By standing with President Bashar Al Assad against the protesters, Mr Ahmadinejad now looks as hypocritical as some other leaders. The fact that the Iranian flag has been burned in Syria has not gone unnoticed in Tehran. Mr Ahmadinejad has tried to balance his position, offering to mediate between regime and protesters in case his ally is forced out. But the truth is clear: the toppling of the Assad dynasty would be a critical blow to Iran's regional reach. A continuing repression of the protesters by Syrian security forces would be a lingering embarrassment to Iran.

In this light Iran's position does not look so comfortable. As American troops prepare to leave Iraq, it is not hard to predict a new outburst of sectarian tensions between Sunnis and Shiites, with the government of Prime Minister Nouri Al Maliki forced to rely ever more on his Iranian backers. With Sunni Muslim Arab states supporting the Iraqi Sunnis, we could be looking at civil war.

There may come a time when Iran looks back with nostalgia on the time when America held the ring, and Iran's role was to creep below the radar, rather than taking responsibility.

Similarly, the dove of peace is unlikely to settle on Afghanistan as the Americans withdraw after a decade of war.
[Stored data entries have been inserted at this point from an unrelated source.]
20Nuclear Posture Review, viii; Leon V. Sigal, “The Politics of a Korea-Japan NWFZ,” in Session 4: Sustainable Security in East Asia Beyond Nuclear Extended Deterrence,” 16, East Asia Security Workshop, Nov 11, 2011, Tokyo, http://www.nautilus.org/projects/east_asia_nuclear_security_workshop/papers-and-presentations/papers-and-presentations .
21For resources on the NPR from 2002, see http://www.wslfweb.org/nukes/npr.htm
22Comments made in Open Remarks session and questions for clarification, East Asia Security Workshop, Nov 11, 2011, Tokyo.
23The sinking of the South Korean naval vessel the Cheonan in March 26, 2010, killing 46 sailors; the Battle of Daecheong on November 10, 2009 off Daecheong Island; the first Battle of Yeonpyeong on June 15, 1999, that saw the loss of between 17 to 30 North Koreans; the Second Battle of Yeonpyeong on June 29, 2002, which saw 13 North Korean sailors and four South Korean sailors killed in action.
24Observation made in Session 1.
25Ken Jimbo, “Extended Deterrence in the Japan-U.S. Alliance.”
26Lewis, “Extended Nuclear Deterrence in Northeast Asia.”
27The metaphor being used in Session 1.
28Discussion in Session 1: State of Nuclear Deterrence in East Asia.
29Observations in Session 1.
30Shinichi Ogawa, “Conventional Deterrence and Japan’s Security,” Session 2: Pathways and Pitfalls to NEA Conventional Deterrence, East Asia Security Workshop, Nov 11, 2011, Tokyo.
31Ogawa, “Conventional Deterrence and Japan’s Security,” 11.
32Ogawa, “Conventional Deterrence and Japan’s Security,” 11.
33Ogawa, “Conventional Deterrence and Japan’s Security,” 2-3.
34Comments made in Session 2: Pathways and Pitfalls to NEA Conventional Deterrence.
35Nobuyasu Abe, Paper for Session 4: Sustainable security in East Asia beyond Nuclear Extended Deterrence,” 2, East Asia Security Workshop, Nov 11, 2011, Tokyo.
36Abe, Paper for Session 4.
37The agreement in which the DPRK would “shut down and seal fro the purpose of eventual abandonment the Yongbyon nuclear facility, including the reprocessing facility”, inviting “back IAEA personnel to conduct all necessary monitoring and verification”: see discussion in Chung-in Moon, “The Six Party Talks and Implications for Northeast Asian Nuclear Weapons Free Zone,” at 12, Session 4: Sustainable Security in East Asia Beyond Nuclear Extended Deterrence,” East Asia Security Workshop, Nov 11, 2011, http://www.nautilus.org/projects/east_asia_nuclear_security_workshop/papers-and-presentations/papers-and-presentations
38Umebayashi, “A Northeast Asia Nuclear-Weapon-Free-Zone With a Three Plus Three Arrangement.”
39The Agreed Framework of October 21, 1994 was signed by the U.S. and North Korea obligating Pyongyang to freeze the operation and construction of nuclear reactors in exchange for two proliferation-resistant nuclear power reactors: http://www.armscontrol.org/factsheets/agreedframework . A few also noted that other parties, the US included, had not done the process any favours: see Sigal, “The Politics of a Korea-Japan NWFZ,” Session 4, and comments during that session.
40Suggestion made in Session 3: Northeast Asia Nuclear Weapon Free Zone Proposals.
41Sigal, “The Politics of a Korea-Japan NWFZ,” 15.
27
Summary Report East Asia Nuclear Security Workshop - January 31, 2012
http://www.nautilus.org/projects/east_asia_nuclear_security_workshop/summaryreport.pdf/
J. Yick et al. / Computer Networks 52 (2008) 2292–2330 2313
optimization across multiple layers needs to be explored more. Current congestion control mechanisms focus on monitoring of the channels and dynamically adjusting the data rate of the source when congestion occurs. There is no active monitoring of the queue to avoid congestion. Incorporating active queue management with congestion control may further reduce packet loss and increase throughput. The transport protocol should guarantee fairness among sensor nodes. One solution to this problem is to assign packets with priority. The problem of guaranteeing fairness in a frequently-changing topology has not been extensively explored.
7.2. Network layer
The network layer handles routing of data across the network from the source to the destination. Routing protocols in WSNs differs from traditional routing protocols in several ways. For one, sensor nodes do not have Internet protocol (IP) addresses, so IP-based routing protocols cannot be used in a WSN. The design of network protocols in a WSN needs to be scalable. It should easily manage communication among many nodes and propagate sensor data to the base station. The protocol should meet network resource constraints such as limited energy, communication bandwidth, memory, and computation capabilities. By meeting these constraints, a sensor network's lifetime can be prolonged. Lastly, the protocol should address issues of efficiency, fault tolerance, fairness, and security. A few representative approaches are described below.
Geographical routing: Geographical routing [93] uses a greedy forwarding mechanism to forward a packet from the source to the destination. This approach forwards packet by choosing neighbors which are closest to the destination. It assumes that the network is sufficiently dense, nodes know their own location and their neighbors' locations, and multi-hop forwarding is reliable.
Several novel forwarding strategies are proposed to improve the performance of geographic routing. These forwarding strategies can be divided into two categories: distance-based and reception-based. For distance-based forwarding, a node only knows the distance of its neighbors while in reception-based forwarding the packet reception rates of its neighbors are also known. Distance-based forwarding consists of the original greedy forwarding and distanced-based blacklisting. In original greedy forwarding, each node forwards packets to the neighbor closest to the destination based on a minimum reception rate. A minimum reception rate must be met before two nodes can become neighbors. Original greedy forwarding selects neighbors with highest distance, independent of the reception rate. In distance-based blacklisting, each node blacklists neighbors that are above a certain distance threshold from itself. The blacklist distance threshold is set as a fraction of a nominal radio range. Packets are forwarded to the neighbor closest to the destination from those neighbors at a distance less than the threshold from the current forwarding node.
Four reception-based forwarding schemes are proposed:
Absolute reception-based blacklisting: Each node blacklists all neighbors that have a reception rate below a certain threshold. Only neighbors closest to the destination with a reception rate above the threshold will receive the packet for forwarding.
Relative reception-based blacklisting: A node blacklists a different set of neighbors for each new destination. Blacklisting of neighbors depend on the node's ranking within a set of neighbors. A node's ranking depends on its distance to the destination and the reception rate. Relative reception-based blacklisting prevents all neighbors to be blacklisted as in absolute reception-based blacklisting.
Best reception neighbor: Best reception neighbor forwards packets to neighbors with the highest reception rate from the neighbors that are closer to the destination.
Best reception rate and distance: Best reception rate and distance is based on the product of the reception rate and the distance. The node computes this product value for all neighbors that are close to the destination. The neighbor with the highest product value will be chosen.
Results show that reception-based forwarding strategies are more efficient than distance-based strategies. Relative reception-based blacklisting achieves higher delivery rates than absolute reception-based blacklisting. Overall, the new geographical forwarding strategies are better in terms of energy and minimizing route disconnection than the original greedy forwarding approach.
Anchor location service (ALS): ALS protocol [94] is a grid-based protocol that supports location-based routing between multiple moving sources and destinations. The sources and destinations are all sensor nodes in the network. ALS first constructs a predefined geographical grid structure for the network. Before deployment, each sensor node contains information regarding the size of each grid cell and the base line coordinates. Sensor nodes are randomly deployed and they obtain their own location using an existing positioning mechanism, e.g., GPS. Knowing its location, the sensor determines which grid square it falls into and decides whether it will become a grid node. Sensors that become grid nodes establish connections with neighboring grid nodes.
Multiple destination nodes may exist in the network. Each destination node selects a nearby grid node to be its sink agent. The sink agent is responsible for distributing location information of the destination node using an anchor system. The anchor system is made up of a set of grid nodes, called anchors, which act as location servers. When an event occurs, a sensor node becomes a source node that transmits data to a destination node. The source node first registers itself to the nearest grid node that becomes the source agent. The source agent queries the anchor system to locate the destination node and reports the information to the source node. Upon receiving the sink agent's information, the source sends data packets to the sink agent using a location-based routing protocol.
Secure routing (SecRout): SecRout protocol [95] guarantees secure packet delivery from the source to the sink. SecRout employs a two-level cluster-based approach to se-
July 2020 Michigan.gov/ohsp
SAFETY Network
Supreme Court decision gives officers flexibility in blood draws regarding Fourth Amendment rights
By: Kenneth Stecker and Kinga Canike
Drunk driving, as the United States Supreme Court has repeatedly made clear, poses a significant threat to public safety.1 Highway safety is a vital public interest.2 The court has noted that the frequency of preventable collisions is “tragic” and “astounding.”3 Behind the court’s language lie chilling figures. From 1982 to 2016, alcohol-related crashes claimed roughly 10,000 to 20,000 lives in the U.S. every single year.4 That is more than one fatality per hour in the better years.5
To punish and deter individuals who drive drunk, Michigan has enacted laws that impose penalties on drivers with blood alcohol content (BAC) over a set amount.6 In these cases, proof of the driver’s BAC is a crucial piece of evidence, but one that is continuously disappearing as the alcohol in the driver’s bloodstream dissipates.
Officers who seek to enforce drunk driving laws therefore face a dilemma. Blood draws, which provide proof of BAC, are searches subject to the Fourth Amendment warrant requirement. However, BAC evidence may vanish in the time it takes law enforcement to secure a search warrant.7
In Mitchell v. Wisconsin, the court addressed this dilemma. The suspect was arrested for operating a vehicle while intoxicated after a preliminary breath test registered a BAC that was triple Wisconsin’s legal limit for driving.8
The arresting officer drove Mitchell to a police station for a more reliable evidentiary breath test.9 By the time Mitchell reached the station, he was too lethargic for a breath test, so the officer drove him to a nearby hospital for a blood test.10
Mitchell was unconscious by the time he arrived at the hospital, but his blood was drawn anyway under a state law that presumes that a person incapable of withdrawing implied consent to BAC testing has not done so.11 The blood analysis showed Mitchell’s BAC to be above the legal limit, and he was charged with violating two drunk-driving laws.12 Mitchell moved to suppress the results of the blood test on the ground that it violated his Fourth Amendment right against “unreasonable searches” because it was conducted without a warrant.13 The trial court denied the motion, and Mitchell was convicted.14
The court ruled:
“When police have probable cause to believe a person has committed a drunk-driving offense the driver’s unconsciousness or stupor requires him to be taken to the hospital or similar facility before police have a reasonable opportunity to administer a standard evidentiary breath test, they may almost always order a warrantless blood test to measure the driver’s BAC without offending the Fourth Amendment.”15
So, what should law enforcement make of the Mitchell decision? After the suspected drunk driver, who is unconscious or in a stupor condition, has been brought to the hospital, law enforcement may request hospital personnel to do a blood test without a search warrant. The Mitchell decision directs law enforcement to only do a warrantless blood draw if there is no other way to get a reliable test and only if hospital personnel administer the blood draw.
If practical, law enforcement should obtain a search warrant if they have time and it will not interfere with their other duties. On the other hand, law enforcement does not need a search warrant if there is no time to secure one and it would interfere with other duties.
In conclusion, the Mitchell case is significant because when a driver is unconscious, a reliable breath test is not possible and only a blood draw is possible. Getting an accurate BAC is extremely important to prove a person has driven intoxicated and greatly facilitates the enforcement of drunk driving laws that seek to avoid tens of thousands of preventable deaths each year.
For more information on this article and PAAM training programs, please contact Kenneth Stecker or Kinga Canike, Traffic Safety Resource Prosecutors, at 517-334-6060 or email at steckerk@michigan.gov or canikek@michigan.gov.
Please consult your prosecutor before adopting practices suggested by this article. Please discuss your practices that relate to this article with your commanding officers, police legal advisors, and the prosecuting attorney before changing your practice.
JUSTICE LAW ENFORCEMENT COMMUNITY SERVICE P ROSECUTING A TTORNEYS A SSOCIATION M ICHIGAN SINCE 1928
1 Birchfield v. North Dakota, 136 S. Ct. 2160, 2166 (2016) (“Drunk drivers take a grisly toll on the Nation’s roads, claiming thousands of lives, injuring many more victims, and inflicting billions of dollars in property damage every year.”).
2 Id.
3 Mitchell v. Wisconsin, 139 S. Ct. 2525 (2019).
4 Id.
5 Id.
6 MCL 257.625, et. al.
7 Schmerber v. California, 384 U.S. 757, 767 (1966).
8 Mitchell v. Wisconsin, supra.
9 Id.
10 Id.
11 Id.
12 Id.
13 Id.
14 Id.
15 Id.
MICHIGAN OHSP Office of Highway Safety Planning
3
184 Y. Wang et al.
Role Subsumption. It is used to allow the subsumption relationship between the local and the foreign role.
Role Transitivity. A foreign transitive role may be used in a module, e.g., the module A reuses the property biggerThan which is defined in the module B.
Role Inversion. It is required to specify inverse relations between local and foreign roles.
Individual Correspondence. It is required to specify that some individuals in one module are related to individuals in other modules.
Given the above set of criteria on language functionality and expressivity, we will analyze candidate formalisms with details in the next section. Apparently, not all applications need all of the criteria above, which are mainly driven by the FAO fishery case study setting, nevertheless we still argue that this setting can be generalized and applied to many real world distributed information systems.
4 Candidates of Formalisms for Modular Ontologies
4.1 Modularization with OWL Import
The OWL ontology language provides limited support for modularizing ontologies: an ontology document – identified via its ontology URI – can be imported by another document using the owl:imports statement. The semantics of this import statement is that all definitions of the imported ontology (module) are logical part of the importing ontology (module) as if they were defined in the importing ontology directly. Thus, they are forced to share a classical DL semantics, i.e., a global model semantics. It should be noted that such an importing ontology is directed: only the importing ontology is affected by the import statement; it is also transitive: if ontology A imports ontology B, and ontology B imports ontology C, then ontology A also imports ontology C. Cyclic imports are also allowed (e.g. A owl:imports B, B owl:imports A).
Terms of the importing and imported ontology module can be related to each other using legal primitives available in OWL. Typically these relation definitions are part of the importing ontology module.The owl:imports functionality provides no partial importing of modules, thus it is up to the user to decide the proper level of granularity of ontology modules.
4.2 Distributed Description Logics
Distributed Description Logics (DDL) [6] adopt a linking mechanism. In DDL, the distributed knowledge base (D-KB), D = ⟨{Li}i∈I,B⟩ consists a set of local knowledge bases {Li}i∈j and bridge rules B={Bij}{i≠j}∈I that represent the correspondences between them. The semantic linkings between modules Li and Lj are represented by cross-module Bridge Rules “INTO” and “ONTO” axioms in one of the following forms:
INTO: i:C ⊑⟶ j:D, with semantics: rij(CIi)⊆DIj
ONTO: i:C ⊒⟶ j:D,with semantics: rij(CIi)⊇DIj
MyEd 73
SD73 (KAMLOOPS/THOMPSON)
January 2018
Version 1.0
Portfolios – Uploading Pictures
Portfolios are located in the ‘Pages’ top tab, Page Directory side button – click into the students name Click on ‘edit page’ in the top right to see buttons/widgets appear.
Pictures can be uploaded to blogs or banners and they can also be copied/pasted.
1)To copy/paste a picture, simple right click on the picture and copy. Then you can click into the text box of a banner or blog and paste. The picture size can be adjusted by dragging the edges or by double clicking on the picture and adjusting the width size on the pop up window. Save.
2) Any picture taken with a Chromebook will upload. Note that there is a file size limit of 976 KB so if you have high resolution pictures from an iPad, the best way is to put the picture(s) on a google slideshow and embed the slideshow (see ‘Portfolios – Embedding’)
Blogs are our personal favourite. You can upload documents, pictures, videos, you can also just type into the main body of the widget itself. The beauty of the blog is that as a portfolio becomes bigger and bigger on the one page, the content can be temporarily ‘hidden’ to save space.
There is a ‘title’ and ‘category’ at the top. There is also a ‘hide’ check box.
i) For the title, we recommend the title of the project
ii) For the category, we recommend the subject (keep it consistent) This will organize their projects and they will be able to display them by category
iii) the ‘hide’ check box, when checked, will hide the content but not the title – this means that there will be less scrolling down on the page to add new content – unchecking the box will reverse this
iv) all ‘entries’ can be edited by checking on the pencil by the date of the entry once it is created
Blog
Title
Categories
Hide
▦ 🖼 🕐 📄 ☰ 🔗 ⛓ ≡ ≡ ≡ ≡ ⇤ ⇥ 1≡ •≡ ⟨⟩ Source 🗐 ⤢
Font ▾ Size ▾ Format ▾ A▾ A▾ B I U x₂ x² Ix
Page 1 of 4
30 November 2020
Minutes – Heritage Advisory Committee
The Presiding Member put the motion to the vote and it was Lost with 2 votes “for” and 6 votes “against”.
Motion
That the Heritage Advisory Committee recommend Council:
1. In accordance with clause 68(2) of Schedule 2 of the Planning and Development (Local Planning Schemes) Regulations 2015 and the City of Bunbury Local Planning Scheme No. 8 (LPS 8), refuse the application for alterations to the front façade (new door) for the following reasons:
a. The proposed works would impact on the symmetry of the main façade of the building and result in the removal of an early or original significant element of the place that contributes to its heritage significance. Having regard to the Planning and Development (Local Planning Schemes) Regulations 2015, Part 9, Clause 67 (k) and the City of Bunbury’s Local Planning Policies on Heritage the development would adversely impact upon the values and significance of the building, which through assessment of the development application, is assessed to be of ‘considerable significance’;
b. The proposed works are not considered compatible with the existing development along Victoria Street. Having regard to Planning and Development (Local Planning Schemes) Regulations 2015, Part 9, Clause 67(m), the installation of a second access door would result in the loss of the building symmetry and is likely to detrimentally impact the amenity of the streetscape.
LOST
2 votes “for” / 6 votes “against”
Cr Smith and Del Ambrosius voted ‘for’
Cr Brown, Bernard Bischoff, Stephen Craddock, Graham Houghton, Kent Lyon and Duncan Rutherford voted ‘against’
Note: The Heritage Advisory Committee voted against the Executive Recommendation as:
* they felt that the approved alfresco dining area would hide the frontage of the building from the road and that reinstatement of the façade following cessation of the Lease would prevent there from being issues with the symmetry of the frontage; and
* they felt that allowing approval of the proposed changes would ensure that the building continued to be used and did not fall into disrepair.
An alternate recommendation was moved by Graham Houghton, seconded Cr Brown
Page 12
The likelihood is greater involvement by Iran, and a greater burden of supporting Afghan refugees.

In none of these battlefields does it help to have nuclear capability, as the Americans have found to their cost.

Nor is Iran economically strong. Inflation is raging, and the government is struggling to protect the poor from the effects of food prices, rising up to 50 per cent a year.

Logic dictates that engagement with Iran is the only way to avoid what looks like a descent into chaos. It would be naive to think that this will be easy. Since the days of the Shah - with a break during the rule of Ayatollah Khomeini - Iran has maintained a long-term goal of being a nuclear-capable power.

No Iranian leader is going to abandon that goal. This certainly is not going to happen now, with Mr Ahmadinejad's succession in play, amid fierce rivalries in the ruling conservative camp. Nor is it a propitious time in the West, with Mr Obama facing re-election and the European Union poleaxed by the euro crisis.

But there really is no alternative to talks with Iran - on the conditions for future uranium enrichment and the fate of the material it has enriched. Attempts have failed in the past, or been subject to Iran's usual delaying tactics while it proceeds with building up its nuclear capacity.

The region has turned more complicated for everyone, and particularly Iran, with its alliance with Syria under threat and its economy in tatters. The regime may not see it that way; it may relish confrontation with America to distract attention from troubles at home. But all the alternatives to engagement are worse, for Iran and all the regional powers.